Régulièrement critiqué dans les pays africains qui l’utilisent, le franc CFA compte des ennemis jusque sur le Vieux Continent, tant parmi la gauche radicale anti-impérialiste française que, récemment, chez le gouvernement populiste italien.
La charge la plus spectaculaire est venue du vice-président du Conseil italien, Luigi di Maio, qui a accusé dimanche la France « d’appauvrir l’Afrique » et d’aggraver la crise migratoire.
« Il y a des dizaines de pays africains où la France imprime une monnaie, le franc des colonies.

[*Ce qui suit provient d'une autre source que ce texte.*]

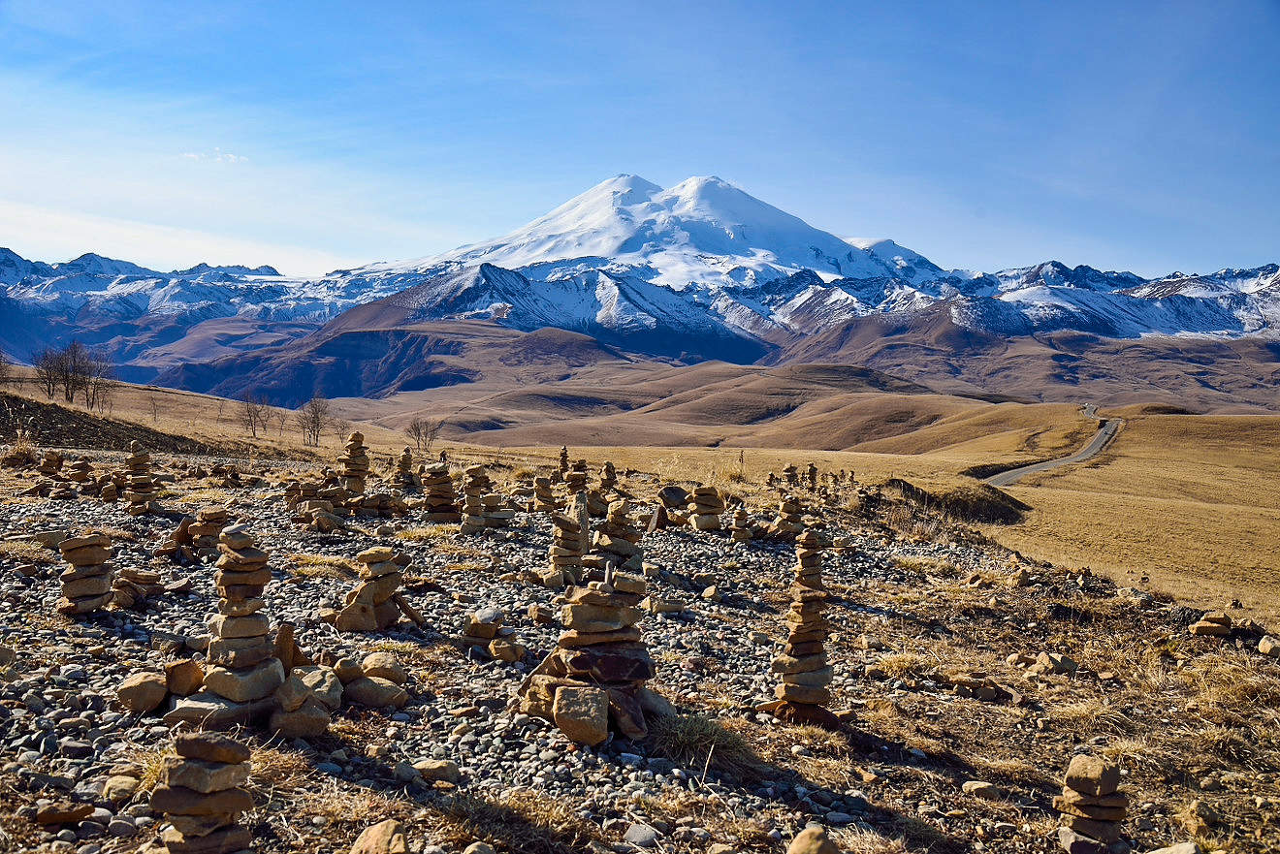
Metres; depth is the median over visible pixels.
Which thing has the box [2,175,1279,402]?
snowy mountain
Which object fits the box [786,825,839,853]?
rock
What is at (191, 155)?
cloud
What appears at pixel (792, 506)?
stone cairn
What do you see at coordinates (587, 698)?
rock
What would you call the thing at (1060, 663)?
rock
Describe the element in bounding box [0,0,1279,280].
sky
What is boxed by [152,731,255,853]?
stone cairn
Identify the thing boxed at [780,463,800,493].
cairn
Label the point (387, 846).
rock
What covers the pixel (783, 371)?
hill
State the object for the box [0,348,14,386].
bare tree
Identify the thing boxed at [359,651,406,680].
rock
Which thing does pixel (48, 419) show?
bank
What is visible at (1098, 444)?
road
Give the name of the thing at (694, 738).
grass tuft
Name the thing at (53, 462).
stone cairn
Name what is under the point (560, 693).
stone cairn
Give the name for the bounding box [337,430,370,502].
stone cairn
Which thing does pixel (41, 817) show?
rock
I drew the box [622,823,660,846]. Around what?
rock
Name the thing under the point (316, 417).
bare tree
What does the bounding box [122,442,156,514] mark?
stone cairn
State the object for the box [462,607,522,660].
stone cairn
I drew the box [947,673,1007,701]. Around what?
rock
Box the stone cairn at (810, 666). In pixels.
[768,524,836,725]
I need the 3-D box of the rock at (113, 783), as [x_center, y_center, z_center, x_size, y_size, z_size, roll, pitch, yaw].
[-1.889,1.327,4.523,0.155,0.093,0.161,1,2,0]
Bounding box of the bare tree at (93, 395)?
[84,354,117,413]
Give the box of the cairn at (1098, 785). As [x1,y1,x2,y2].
[1054,752,1129,853]
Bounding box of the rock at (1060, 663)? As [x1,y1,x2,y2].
[1029,651,1078,675]
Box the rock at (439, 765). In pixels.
[413,758,459,784]
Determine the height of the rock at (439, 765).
0.088 m
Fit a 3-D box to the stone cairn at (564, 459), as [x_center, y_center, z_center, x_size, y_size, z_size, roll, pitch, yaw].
[-1.414,0.721,22.996,0.280,0.722,0.278,1,2,0]
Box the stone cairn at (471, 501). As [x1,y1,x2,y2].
[458,465,490,532]
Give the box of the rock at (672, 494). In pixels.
[657,484,688,510]
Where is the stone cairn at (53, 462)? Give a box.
[37,451,64,478]
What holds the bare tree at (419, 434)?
on the grassland
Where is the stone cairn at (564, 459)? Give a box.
[557,446,570,476]
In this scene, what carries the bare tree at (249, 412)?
on the grassland
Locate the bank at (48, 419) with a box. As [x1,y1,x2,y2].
[0,393,231,457]
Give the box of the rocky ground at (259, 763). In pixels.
[0,436,1279,853]
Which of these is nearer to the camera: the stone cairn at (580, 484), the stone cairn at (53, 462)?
the stone cairn at (580, 484)
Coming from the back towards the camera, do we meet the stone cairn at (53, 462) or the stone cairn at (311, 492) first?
the stone cairn at (53, 462)
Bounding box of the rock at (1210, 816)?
[1185,799,1220,830]
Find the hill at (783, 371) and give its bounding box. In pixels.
[294,330,1276,451]
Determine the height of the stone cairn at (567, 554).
0.783 m
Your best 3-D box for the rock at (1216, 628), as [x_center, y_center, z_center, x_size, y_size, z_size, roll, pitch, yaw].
[4.712,1.641,10.248,0.358,0.196,0.289,0,2,-11]
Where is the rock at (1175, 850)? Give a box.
[1145,841,1199,853]
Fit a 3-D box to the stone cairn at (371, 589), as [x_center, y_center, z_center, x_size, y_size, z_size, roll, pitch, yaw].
[-1.646,1.014,7.733,0.444,0.536,0.427,1,2,17]
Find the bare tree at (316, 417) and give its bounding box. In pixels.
[297,393,332,447]
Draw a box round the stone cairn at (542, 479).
[532,474,557,513]
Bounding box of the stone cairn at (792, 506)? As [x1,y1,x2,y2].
[770,491,805,541]
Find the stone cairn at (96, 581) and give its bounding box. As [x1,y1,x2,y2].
[55,533,117,614]
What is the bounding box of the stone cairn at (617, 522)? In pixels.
[587,496,644,573]
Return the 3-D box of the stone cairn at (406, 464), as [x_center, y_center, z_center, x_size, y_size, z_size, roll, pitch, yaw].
[-3.641,0.686,19.227,0.377,0.732,0.377,1,2,0]
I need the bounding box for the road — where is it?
[981,405,1123,488]
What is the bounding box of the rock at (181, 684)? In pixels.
[162,658,203,696]
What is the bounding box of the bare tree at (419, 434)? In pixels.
[402,416,442,452]
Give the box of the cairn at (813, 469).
[804,462,820,494]
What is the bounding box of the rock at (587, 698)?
[551,683,609,745]
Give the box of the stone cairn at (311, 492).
[285,477,349,527]
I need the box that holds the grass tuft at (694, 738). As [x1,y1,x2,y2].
[652,711,750,769]
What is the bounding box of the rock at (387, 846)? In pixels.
[351,820,410,853]
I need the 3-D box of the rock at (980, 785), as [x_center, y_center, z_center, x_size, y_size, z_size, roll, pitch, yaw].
[1.513,1.612,5.511,0.175,0.074,0.140,1,2,0]
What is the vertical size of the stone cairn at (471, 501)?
0.825 m
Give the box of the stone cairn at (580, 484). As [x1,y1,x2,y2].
[563,460,589,505]
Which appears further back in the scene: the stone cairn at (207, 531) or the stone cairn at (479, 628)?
the stone cairn at (207, 531)
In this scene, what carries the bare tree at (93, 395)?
on the grassland
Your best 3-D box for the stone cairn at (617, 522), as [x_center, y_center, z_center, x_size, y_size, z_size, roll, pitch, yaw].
[-0.191,0.896,9.694,0.472,0.697,0.463,1,2,0]
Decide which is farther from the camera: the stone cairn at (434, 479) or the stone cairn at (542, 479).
the stone cairn at (542, 479)
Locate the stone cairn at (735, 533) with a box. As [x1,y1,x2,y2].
[729,505,753,542]
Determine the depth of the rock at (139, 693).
5.70 m
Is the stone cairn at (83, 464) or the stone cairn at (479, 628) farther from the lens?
the stone cairn at (83, 464)
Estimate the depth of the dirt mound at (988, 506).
33.03 m
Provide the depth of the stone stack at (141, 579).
8.28 m
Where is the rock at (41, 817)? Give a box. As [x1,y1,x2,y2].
[32,802,95,826]
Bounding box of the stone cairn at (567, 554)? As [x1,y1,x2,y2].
[545,496,590,587]
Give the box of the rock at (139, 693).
[115,671,167,712]
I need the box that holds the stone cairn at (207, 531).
[185,506,229,558]
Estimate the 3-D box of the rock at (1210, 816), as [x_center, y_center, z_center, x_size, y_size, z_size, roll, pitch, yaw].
[2.288,1.579,5.046,0.148,0.107,0.156,1,2,0]
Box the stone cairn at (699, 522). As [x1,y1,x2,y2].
[686,485,724,531]
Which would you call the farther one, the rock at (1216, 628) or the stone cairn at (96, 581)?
the rock at (1216, 628)
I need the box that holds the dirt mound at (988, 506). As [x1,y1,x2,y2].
[881,478,1029,525]
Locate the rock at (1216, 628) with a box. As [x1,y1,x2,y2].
[1190,610,1234,637]
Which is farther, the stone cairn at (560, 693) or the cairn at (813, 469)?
the cairn at (813, 469)
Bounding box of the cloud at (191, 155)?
[180,148,248,164]
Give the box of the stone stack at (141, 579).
[111,567,161,608]
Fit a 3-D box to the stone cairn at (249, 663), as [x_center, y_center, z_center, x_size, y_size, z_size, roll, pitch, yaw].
[-1.774,0.864,5.508,0.428,0.907,0.423,1,2,0]
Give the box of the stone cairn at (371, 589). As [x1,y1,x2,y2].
[335,544,414,632]
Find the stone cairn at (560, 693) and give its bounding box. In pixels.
[521,559,658,742]
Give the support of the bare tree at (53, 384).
on the grassland
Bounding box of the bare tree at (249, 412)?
[239,393,272,437]
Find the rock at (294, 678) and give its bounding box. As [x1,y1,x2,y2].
[269,663,342,739]
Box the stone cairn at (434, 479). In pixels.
[420,460,459,524]
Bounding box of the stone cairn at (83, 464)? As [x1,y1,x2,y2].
[63,455,95,490]
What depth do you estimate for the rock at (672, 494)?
16.48 m
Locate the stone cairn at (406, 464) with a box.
[392,448,415,488]
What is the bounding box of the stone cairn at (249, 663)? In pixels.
[192,522,286,726]
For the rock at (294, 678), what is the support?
on the rocky ground at (259, 763)
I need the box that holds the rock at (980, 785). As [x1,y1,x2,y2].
[960,780,1000,799]
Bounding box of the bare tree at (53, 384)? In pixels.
[32,347,68,400]
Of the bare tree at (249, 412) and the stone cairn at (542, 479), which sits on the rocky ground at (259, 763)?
the stone cairn at (542, 479)
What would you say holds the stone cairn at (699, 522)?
on the rocky ground at (259, 763)
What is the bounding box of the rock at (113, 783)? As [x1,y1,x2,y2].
[99,773,141,803]
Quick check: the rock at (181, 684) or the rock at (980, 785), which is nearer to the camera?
the rock at (980, 785)
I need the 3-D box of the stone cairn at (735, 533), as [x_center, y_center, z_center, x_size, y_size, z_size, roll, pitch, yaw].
[1.113,1.096,13.694,0.274,0.455,0.272,1,2,0]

Et avec cette monnaie elle finance la dette publique française », a lancé le leader du Mouvement 5 étoiles (M5S, anti-système).

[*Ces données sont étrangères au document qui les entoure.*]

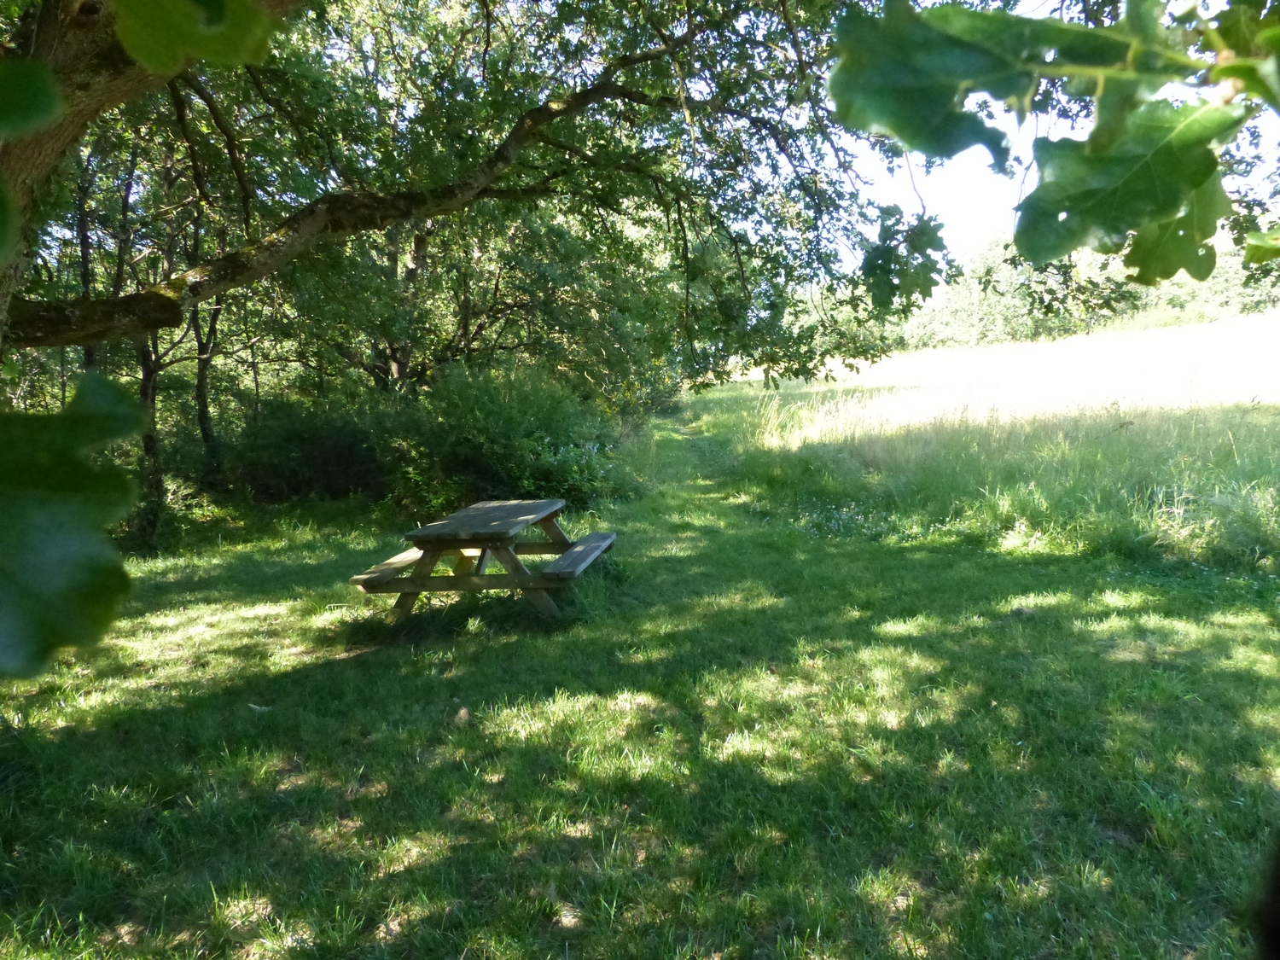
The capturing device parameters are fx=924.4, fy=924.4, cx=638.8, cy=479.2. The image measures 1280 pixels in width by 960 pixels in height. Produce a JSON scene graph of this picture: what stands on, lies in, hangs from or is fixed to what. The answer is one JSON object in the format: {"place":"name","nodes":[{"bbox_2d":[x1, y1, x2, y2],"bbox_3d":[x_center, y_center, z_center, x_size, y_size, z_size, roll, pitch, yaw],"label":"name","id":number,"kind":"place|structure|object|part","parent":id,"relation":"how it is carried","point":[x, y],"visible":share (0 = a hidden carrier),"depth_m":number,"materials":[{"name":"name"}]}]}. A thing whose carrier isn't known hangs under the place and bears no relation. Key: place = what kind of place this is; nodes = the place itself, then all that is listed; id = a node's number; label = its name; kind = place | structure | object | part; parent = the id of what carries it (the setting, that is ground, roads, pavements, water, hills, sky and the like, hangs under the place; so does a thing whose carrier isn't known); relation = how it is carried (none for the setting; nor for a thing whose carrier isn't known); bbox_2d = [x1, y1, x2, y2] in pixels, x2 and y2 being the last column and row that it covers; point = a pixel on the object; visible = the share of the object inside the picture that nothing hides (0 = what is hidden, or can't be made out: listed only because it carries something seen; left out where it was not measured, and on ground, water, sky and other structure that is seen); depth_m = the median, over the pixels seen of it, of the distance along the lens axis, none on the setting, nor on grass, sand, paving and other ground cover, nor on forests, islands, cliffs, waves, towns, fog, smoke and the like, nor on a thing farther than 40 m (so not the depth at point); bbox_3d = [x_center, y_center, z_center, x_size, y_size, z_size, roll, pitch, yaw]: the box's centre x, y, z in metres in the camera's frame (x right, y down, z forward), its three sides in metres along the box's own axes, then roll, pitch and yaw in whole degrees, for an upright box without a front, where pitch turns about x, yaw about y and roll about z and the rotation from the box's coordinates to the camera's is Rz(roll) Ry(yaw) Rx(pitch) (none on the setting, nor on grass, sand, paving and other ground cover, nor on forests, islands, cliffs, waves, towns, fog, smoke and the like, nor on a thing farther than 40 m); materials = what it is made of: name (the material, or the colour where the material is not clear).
{"place":"outdoors","nodes":[
{"label":"outdoors","id":0,"kind":"place"},
{"bbox_2d":[0,0,927,390],"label":"oak tree","id":1,"kind":"object","parent":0,"point":[85,82],"visible":0.92,"depth_m":7.06,"materials":[{"name":"plant"}]},
{"bbox_2d":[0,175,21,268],"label":"leaf","id":2,"kind":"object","parent":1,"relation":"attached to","point":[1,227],"visible":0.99,"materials":[{"name":"green plant"}]},
{"bbox_2d":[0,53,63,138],"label":"leaf","id":3,"kind":"object","parent":1,"relation":"attached to","point":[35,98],"visible":1,"depth_m":1.77,"materials":[{"name":"green plant"}]},
{"bbox_2d":[0,369,143,674],"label":"leaf","id":4,"kind":"object","parent":1,"relation":"attached to","point":[91,418],"visible":1,"depth_m":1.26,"materials":[{"name":"green plant"}]},
{"label":"tree trunk","id":5,"kind":"part","parent":1,"relation":"part of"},
{"bbox_2d":[110,0,278,75],"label":"leaf","id":6,"kind":"object","parent":1,"relation":"attached to","point":[221,1],"visible":0.99,"depth_m":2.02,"materials":[{"name":"green plant"}]},
{"bbox_2d":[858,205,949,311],"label":"oak leaf","id":7,"kind":"object","parent":1,"relation":"attached to","point":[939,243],"visible":0.88,"depth_m":6.26,"materials":[{"name":"green plant"}]},
{"bbox_2d":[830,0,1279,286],"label":"oak branch","id":8,"kind":"object","parent":1,"relation":"attached to","point":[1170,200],"visible":1,"depth_m":1.41,"materials":[{"name":"green plant"}]},
{"bbox_2d":[1242,226,1279,265],"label":"leaf","id":9,"kind":"object","parent":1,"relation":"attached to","point":[1257,237],"visible":1,"depth_m":2.05,"materials":[{"name":"green plant"}]},
{"bbox_2d":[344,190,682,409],"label":"tree","id":10,"kind":"object","parent":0,"point":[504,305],"visible":0.62,"depth_m":13.96,"materials":[{"name":"green plant"}]},
{"bbox_2d":[0,412,1279,959],"label":"lawn","id":11,"kind":"structure","parent":0,"point":[96,718],"materials":[{"name":"green plant"}]},
{"bbox_2d":[69,109,221,547],"bbox_3d":[-5.709,-2.084,10.316,4.214,5.898,4.331,0,7,3],"label":"tree","id":12,"kind":"object","parent":11,"relation":"on","point":[144,391],"visible":0.48,"depth_m":10.33,"materials":[{"name":"plant"}]},
{"bbox_2d":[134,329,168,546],"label":"tree","id":13,"kind":"object","parent":11,"relation":"on","point":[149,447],"visible":0.32,"depth_m":10.55,"materials":[{"name":"plant"}]},
{"bbox_2d":[190,295,223,471],"bbox_3d":[-6.283,-3.158,13.116,2.502,6.984,2.565,0,7,3],"label":"tree","id":14,"kind":"object","parent":11,"relation":"on","point":[202,410],"visible":0.4,"depth_m":13.28,"materials":[{"name":"plant"}]},
{"bbox_2d":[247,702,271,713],"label":"leaf","id":15,"kind":"object","parent":11,"relation":"on","point":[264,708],"visible":0.87,"depth_m":5.04,"materials":[{"name":"white"}]},
{"bbox_2d":[196,394,391,505],"bbox_3d":[-5.007,-0.376,13.079,3.264,1.763,2.768,0,7,3],"label":"shrub","id":16,"kind":"object","parent":11,"relation":"on","point":[293,437],"visible":0.75,"depth_m":12.60,"materials":[{"name":"green plant"}]},
{"bbox_2d":[453,705,471,725],"bbox_3d":[-0.923,1.221,4.812,0.093,0.085,0.115,-2,7,-10],"label":"dry leaf","id":17,"kind":"object","parent":11,"relation":"on","point":[462,713],"visible":0.9,"depth_m":4.78,"materials":[{"name":"brown"}]},
{"bbox_2d":[347,497,617,624],"bbox_3d":[-1.119,0.675,7.076,1.656,0.779,1.929,0,7,3],"label":"picnic table","id":18,"kind":"object","parent":11,"relation":"on","point":[533,582],"visible":0.98,"depth_m":6.75,"materials":[{"name":"brown wood"}]},
{"label":"legs","id":19,"kind":"part","parent":18,"relation":"part of","materials":[{"name":"brown wood"}]},
{"bbox_2d":[385,361,632,514],"bbox_3d":[-1.767,-0.503,12.098,3.469,2.176,3.152,0,7,3],"label":"shrub","id":20,"kind":"object","parent":11,"relation":"on","point":[515,428],"visible":0.78,"depth_m":11.51,"materials":[{"name":"green plant"}]},
{"bbox_2d":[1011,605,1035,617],"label":"stone","id":21,"kind":"object","parent":11,"relation":"on","point":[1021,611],"visible":0.95,"depth_m":6.42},
{"bbox_2d":[684,313,1279,569],"label":"meadow","id":22,"kind":"structure","parent":0,"point":[918,356],"materials":[{"name":"green plant"}]},
{"bbox_2d":[883,226,1279,350],"label":"distant trees","id":23,"kind":"object","parent":22,"relation":"on","point":[1220,278],"visible":0.37,"materials":[{"name":"green plant"}]},
{"bbox_2d":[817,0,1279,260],"label":"sky","id":24,"kind":"structure","parent":0,"point":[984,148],"materials":[{"name":"white"}]}
]}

Quatorze pays (dont douze anciennes colonies françaises), huit en Afrique de l’Ouest (Bénin, Burkina Faso, Côte d’Ivoire, Guinée Bissau, Mali, Niger, Sénégal et Togo) et six en Afrique centrale (Cameroun, Centrafrique, Congo, Gabon, Guinée équatoriale et Tchad), qui constituent deux unions monétaires distinctes, utilisent toujours le franc CFA comme monnaie officielle, soit 155 millions de personnes.
Établi en 1945, une quinzaine d’année avant l’indépendance des colonies françaises, sa valeur est aujourd’hui indexée sur l’euro (1 euro = 655,96 francs CFA) ce qui maintient les économies africaines dans la dépendance de la politique monétaire européenne.
Les États africains doivent ainsi déposer 50% de leurs réserves en France; en contre-partie, leur convertibilité illimitée avec l’euro leur donne une crédibilité internationale- ces dépôts sont cependant rémunérés à un niveau supérieur aux taux du marché monétaire, remarque une source bancaire.
Un taux plancher de 0,7% actuellement a été fixé, « très favorable », selon cette source qui précise que les fonds peuvent être retirés à tout moment et, par conséquent, ne sauraient être utilisés pour financer de la dette française.
« Frein au développement »
En outre, pour ses soutiens, ce contrôle extérieur sur le CFA apporte une certaine stabilité et un bouclier contre la tentation de faire tourner la « planche à billets ».
Il permet ainsi de maintenir l’inflation sous les 3% et un poids raisonnable de la dette.
Lors de sa visite au Burkina Faso en 2017, Emmanuel Macron, interpellé sur la question, s’était posé en défenseur de la devise : « C’est une bonne chose pour un aspect, ça donne de la stabilité à ceux qui l’ont », avait-il estimé.
Mais d’un point de vue de la croissance, les pays de la zone franc affichent des réussites variables : les pays d’Afrique de l’Ouest tirés par le Sénégal et la Côte d’Ivoire tournent autour de 6% de hausse annuelle de leur PIB tandis que ceux d’Afrique centrale sont plus proches d’une croissance nulle.